Healthy Public Policy
Health and environment are under provincial jurisdiction in Canada. Two provinces, British Columbia and Québec, have formalized HIA as a component of policy-making, and they offer different experiences (Banken 2001, 2004; Kwiatkowski 2004; Gagnon et al. 2008). In British Columbia, attention to the health of the population was advanced by a group of government officials who had an interest in health promotion. From 1989 to 1995, structures and policies for HIA were starting to be included in British Columbia’s health-care policy, and it was proposed that HIA of all government projects, programs, and laws be conducted. Guidelines were produced, and a series of workshops were held to raise awareness of and develop capacity for HIA1 (Banken 2004). By 1999, the values underpinning the reform of health care had changed, and resources for HIA were redeployed. The guidelines that required the use of HIA in government decisions were not changed, but they were no longer seen as mandatory. Banken (2004) concluded that the rise of HIA in that short time had been accelerated by key persons in the British Columbia Ministry of Health, that it did not benefit from wide ownership, and that it had become closely identified with a particular policy orientation. Banken contended that if other institutions had been more involved in examining the value of and establishing structures for HIA, support for HIA would not have withered as quickly after the policy direction changed and after key persons left the ministry.

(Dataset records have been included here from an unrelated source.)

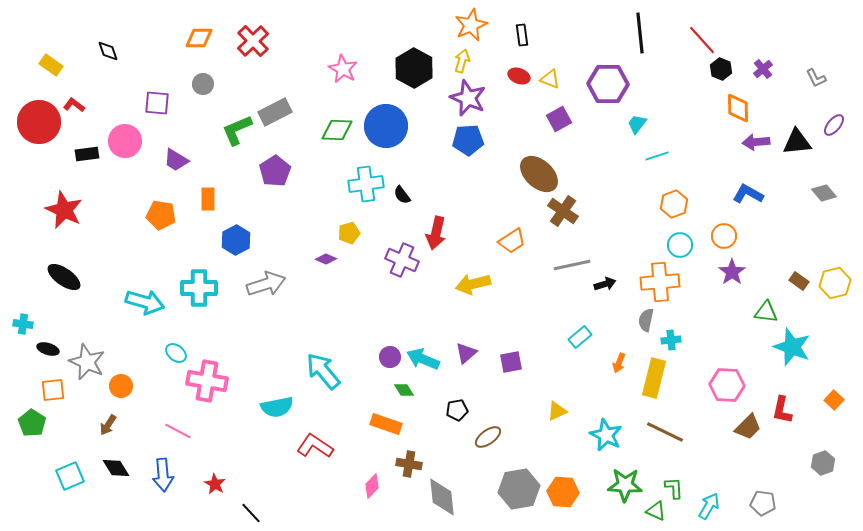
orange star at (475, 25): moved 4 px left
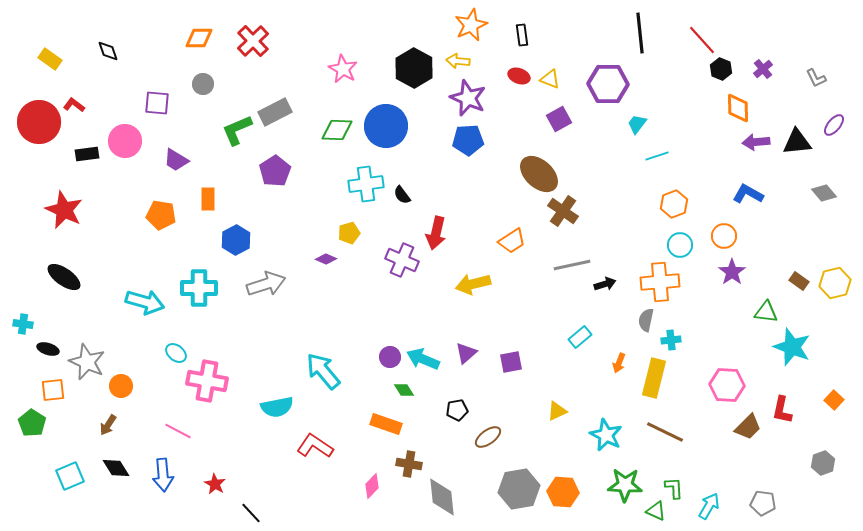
yellow arrow at (462, 61): moved 4 px left; rotated 100 degrees counterclockwise
yellow rectangle at (51, 65): moved 1 px left, 6 px up
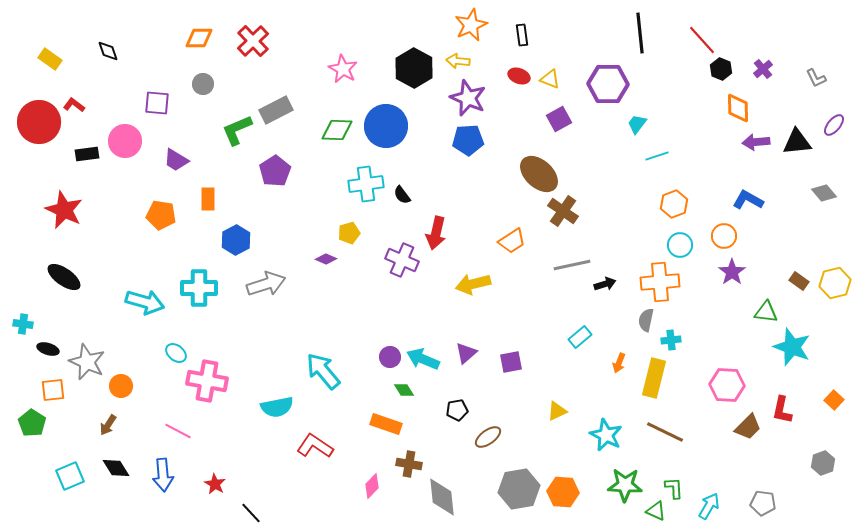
gray rectangle at (275, 112): moved 1 px right, 2 px up
blue L-shape at (748, 194): moved 6 px down
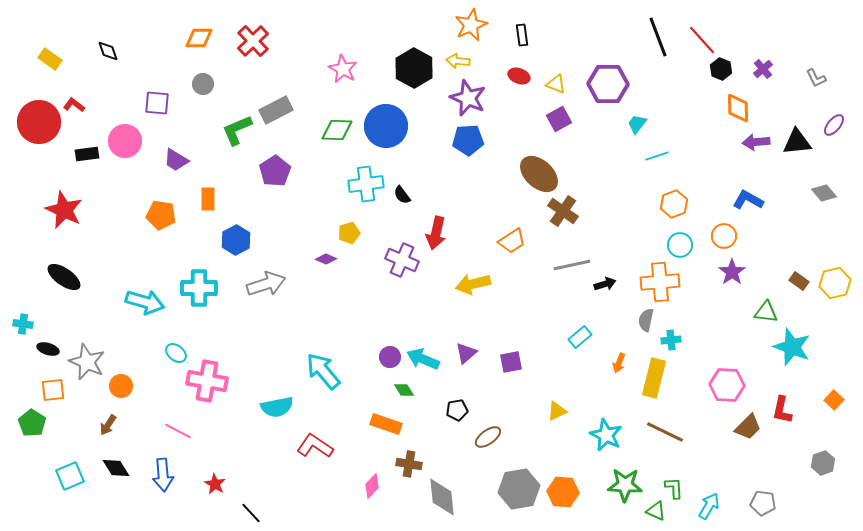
black line at (640, 33): moved 18 px right, 4 px down; rotated 15 degrees counterclockwise
yellow triangle at (550, 79): moved 6 px right, 5 px down
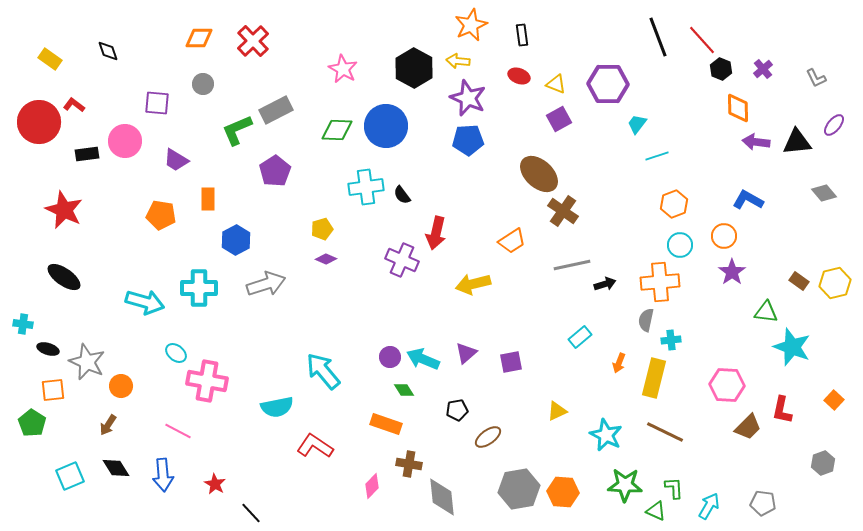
purple arrow at (756, 142): rotated 12 degrees clockwise
cyan cross at (366, 184): moved 3 px down
yellow pentagon at (349, 233): moved 27 px left, 4 px up
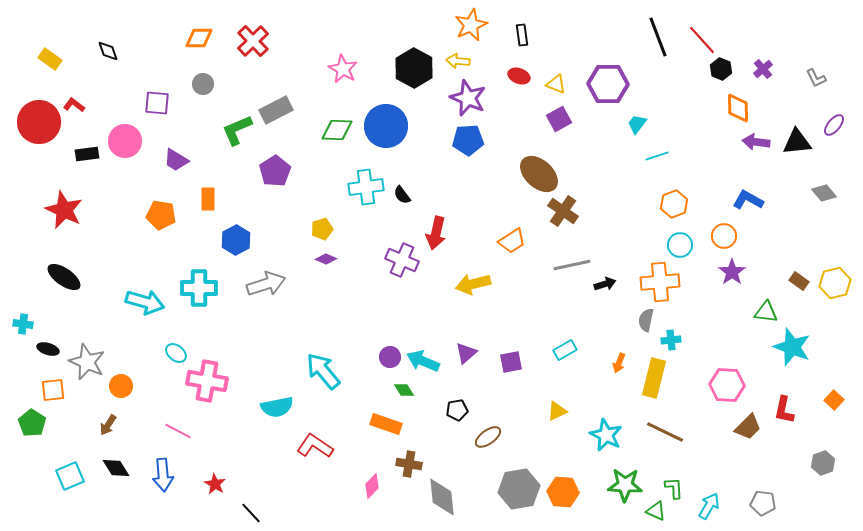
cyan rectangle at (580, 337): moved 15 px left, 13 px down; rotated 10 degrees clockwise
cyan arrow at (423, 359): moved 2 px down
red L-shape at (782, 410): moved 2 px right
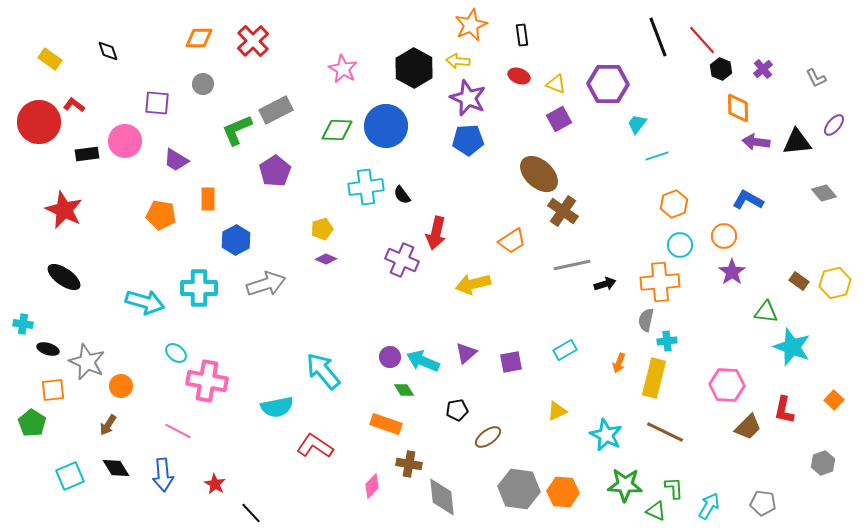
cyan cross at (671, 340): moved 4 px left, 1 px down
gray hexagon at (519, 489): rotated 18 degrees clockwise
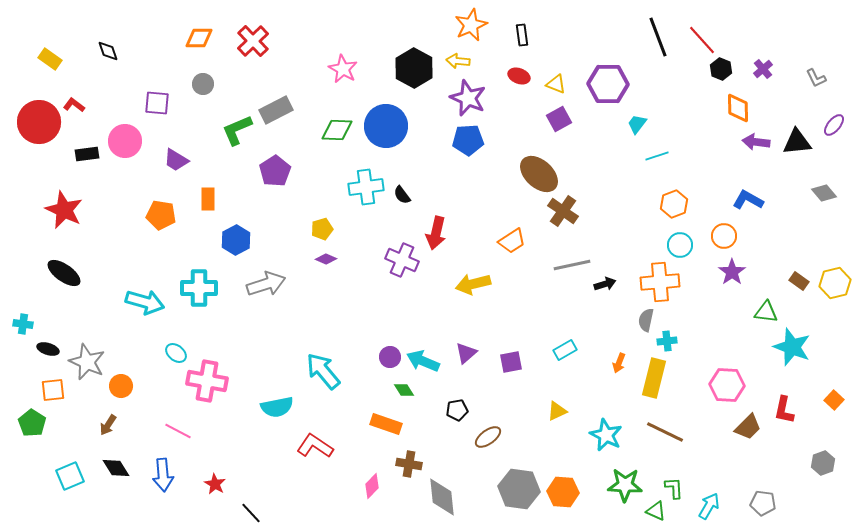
black ellipse at (64, 277): moved 4 px up
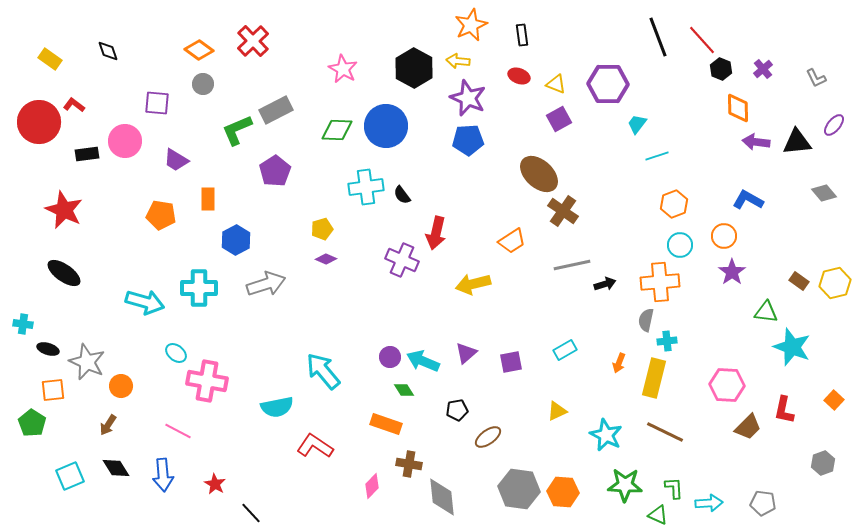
orange diamond at (199, 38): moved 12 px down; rotated 36 degrees clockwise
cyan arrow at (709, 506): moved 3 px up; rotated 56 degrees clockwise
green triangle at (656, 511): moved 2 px right, 4 px down
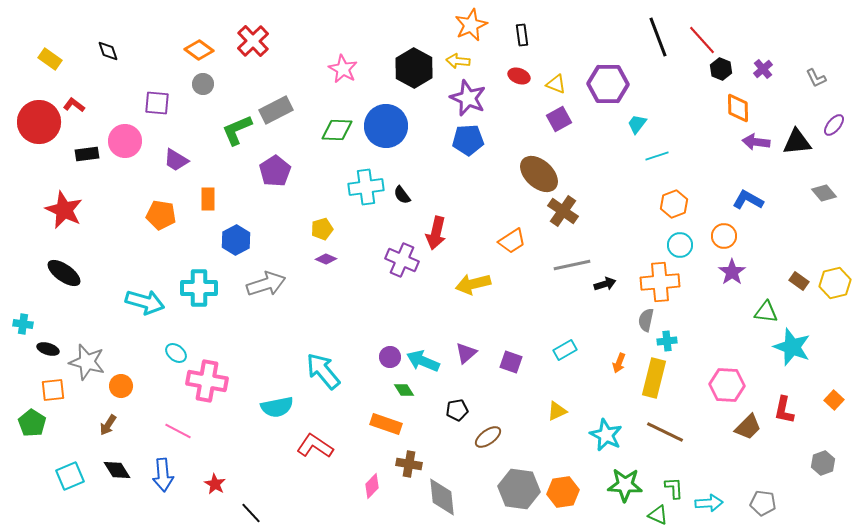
gray star at (87, 362): rotated 9 degrees counterclockwise
purple square at (511, 362): rotated 30 degrees clockwise
black diamond at (116, 468): moved 1 px right, 2 px down
orange hexagon at (563, 492): rotated 12 degrees counterclockwise
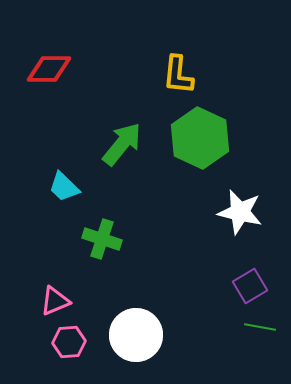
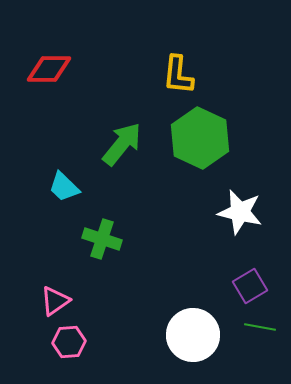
pink triangle: rotated 12 degrees counterclockwise
white circle: moved 57 px right
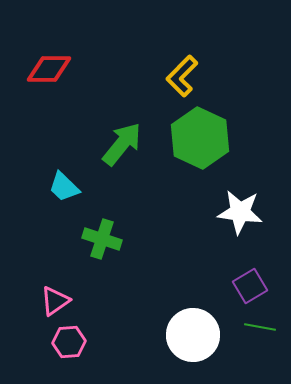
yellow L-shape: moved 4 px right, 1 px down; rotated 39 degrees clockwise
white star: rotated 6 degrees counterclockwise
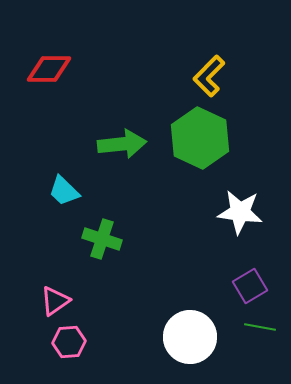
yellow L-shape: moved 27 px right
green arrow: rotated 45 degrees clockwise
cyan trapezoid: moved 4 px down
white circle: moved 3 px left, 2 px down
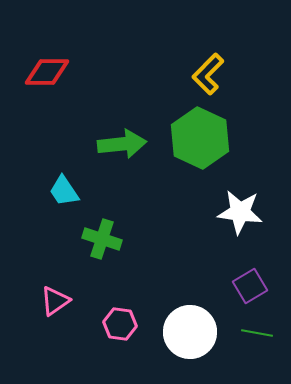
red diamond: moved 2 px left, 3 px down
yellow L-shape: moved 1 px left, 2 px up
cyan trapezoid: rotated 12 degrees clockwise
green line: moved 3 px left, 6 px down
white circle: moved 5 px up
pink hexagon: moved 51 px right, 18 px up; rotated 12 degrees clockwise
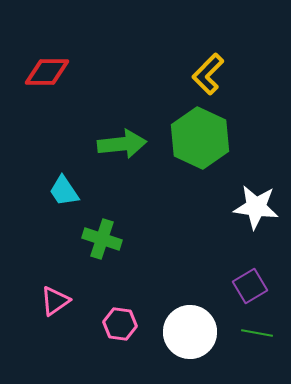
white star: moved 16 px right, 5 px up
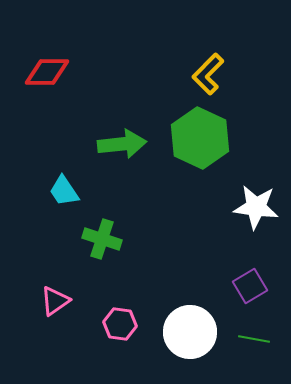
green line: moved 3 px left, 6 px down
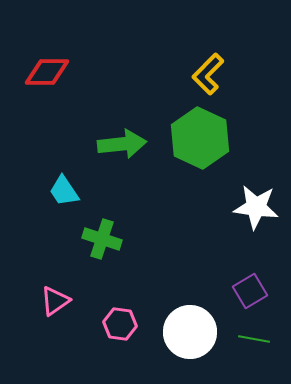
purple square: moved 5 px down
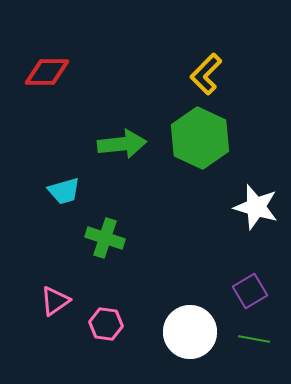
yellow L-shape: moved 2 px left
cyan trapezoid: rotated 72 degrees counterclockwise
white star: rotated 9 degrees clockwise
green cross: moved 3 px right, 1 px up
pink hexagon: moved 14 px left
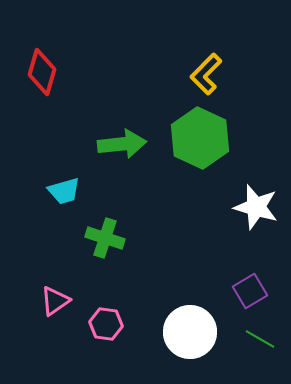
red diamond: moved 5 px left; rotated 75 degrees counterclockwise
green line: moved 6 px right; rotated 20 degrees clockwise
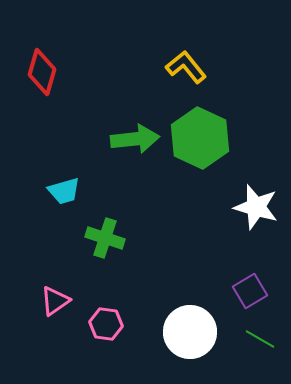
yellow L-shape: moved 20 px left, 7 px up; rotated 96 degrees clockwise
green arrow: moved 13 px right, 5 px up
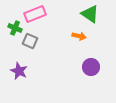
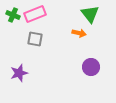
green triangle: rotated 18 degrees clockwise
green cross: moved 2 px left, 13 px up
orange arrow: moved 3 px up
gray square: moved 5 px right, 2 px up; rotated 14 degrees counterclockwise
purple star: moved 2 px down; rotated 30 degrees clockwise
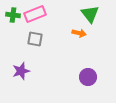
green cross: rotated 16 degrees counterclockwise
purple circle: moved 3 px left, 10 px down
purple star: moved 2 px right, 2 px up
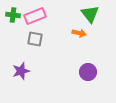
pink rectangle: moved 2 px down
purple circle: moved 5 px up
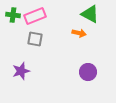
green triangle: rotated 24 degrees counterclockwise
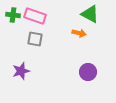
pink rectangle: rotated 40 degrees clockwise
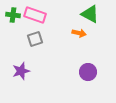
pink rectangle: moved 1 px up
gray square: rotated 28 degrees counterclockwise
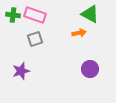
orange arrow: rotated 24 degrees counterclockwise
purple circle: moved 2 px right, 3 px up
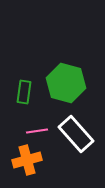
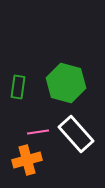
green rectangle: moved 6 px left, 5 px up
pink line: moved 1 px right, 1 px down
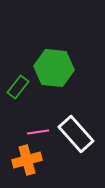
green hexagon: moved 12 px left, 15 px up; rotated 9 degrees counterclockwise
green rectangle: rotated 30 degrees clockwise
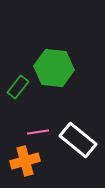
white rectangle: moved 2 px right, 6 px down; rotated 9 degrees counterclockwise
orange cross: moved 2 px left, 1 px down
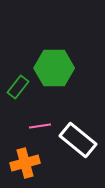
green hexagon: rotated 6 degrees counterclockwise
pink line: moved 2 px right, 6 px up
orange cross: moved 2 px down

Québec had a different experience in using HIA as part of healthy public policy. Banken (2001) traced the linking of environment and health to robust public-health input during hearings on the use of pesticides (BAPE 1983). That input led to a memorandum of understanding (MOU) between Québec’s Ministries of Health and Environment. A framework was developed to support the memorandum and led to the systematic practice of integrating health and the environment into projects and policies (Banken 2001, 2004). In the 1990s, pol-
1The committee is not aware of any examples of HIA from this period. Therefore, although it is documented that HIA was a part of the policy discussion, it is not possible to evaluate how HIA was conducted in British Columbia.